Work instruction:
Below are records; please give the number of their lines that contain the string "anchor", and only that number.

....

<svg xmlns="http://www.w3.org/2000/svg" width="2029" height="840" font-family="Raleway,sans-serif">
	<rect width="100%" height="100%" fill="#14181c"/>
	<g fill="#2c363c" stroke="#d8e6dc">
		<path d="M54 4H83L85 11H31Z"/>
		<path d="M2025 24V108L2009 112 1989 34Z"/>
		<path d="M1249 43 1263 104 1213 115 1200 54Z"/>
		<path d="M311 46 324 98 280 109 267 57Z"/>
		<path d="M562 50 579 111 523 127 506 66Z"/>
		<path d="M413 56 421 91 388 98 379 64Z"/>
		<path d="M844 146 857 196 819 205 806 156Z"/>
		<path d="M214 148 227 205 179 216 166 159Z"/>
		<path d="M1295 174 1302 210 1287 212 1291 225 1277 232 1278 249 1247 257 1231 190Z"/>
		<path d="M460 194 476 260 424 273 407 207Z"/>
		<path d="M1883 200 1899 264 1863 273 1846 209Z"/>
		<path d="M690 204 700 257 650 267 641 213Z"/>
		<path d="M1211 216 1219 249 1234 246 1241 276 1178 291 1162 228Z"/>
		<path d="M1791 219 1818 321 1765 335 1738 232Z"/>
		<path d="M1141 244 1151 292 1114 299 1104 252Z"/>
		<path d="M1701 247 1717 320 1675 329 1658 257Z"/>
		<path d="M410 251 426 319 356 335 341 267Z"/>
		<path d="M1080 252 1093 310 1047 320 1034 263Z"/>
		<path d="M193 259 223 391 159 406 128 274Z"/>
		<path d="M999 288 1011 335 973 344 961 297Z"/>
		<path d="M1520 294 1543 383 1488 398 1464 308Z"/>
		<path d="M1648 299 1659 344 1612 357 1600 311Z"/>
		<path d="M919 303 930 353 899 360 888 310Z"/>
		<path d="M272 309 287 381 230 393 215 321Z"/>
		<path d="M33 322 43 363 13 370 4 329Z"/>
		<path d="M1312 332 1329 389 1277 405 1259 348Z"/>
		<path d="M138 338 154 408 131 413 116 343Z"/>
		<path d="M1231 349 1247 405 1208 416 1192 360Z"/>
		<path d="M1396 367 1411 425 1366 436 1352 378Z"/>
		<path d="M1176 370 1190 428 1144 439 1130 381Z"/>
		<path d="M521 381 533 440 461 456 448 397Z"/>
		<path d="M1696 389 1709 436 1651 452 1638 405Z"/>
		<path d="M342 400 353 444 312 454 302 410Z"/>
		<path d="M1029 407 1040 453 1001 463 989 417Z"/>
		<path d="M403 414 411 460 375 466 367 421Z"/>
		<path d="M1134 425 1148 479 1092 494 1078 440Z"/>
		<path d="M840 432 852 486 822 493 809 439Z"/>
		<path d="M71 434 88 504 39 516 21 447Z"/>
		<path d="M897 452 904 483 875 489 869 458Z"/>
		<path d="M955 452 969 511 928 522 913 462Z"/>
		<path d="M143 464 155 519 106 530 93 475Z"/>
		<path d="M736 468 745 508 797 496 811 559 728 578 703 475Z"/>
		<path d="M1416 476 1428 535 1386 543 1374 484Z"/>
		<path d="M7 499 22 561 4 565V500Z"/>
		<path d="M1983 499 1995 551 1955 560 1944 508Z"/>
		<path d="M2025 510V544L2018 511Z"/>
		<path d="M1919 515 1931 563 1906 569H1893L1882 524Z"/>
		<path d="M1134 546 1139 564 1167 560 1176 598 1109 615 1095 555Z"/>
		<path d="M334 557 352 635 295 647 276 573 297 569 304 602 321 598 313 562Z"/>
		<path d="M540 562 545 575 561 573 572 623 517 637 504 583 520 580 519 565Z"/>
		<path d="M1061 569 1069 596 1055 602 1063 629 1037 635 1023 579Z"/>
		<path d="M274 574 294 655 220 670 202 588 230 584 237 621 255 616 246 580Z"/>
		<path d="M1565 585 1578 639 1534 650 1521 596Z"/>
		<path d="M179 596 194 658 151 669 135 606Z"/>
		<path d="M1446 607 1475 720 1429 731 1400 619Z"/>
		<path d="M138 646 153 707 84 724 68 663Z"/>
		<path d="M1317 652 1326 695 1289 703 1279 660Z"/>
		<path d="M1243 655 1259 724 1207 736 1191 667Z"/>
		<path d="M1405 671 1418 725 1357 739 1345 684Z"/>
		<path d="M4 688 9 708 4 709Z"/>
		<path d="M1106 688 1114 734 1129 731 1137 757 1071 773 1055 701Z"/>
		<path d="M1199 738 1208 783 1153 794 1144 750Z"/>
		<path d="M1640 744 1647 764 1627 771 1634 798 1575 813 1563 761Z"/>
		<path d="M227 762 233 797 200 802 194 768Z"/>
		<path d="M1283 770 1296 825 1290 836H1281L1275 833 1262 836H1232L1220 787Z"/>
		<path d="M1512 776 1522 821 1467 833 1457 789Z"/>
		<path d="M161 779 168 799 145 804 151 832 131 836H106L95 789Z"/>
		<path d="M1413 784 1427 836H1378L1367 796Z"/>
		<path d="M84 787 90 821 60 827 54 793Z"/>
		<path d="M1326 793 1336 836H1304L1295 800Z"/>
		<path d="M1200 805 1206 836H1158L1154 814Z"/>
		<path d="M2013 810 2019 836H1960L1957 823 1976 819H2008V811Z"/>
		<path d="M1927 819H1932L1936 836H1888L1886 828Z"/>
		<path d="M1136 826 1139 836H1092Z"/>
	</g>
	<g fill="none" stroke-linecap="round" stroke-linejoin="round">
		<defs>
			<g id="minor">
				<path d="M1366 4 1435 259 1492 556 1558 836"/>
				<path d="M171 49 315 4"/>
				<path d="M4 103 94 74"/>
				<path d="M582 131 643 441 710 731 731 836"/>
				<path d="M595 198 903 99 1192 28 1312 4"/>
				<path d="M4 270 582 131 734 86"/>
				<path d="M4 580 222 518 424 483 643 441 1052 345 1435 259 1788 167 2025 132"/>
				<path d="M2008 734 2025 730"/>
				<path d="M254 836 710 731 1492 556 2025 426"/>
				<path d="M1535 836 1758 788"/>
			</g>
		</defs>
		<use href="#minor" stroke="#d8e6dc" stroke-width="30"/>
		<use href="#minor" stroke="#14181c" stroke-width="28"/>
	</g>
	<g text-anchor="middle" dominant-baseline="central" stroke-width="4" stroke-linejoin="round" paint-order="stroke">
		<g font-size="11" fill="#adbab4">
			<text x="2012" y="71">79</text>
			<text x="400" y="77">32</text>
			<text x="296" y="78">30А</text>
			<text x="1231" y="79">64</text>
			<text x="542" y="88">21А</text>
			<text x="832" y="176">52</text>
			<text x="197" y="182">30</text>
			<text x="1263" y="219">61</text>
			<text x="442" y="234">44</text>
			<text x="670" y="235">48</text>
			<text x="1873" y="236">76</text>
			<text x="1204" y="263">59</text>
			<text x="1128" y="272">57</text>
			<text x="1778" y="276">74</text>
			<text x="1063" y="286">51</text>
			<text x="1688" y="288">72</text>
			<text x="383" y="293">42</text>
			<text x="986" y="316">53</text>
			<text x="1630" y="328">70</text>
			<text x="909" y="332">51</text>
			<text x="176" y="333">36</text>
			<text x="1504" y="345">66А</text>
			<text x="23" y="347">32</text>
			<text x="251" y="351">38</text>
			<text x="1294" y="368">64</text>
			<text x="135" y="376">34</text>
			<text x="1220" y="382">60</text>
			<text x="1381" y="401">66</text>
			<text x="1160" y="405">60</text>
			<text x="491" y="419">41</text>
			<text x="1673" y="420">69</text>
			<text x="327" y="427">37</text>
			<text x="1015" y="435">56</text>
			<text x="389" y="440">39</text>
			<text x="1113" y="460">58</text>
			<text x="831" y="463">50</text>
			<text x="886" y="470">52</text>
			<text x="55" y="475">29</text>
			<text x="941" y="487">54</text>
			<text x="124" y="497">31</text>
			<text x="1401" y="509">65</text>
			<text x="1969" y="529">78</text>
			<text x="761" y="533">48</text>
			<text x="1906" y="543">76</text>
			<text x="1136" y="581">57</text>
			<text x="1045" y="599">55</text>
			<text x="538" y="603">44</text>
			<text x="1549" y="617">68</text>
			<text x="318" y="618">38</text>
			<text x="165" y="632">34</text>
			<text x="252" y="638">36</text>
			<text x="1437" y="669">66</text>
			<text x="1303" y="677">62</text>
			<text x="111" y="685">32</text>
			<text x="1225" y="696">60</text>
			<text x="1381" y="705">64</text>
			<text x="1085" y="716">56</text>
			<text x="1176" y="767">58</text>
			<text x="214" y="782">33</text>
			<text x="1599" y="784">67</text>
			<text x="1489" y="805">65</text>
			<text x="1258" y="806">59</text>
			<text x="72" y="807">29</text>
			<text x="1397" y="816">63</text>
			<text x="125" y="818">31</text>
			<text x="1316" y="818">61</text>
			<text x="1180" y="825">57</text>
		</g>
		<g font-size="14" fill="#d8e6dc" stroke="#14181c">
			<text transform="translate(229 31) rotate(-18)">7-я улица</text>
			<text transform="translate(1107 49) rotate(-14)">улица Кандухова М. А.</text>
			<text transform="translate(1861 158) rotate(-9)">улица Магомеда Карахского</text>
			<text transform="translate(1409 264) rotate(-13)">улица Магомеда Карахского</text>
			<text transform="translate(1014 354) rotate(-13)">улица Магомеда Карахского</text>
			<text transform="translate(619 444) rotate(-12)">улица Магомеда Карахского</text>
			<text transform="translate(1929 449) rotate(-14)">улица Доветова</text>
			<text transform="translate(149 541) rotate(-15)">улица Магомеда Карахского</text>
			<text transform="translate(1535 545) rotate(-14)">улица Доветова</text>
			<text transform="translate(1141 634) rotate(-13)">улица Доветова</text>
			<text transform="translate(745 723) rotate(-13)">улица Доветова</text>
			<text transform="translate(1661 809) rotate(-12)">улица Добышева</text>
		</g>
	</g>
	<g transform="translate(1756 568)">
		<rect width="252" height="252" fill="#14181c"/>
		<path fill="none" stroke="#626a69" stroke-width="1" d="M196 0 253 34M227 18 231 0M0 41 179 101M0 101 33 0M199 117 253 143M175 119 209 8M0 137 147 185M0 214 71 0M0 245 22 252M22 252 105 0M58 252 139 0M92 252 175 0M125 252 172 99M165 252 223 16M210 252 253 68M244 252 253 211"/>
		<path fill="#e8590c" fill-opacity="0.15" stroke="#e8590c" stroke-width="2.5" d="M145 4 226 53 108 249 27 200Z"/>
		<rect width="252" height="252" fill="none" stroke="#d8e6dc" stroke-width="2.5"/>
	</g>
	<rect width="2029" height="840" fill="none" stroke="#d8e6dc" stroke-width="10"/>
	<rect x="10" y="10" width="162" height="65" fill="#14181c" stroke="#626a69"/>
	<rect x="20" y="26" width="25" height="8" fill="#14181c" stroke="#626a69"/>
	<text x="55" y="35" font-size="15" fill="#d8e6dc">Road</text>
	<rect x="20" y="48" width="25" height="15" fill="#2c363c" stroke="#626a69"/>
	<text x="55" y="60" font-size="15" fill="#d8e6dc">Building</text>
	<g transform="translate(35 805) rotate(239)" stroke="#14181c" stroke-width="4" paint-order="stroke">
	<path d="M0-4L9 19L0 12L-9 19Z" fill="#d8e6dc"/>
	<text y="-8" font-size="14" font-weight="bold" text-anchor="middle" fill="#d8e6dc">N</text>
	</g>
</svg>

....

The completed task:
2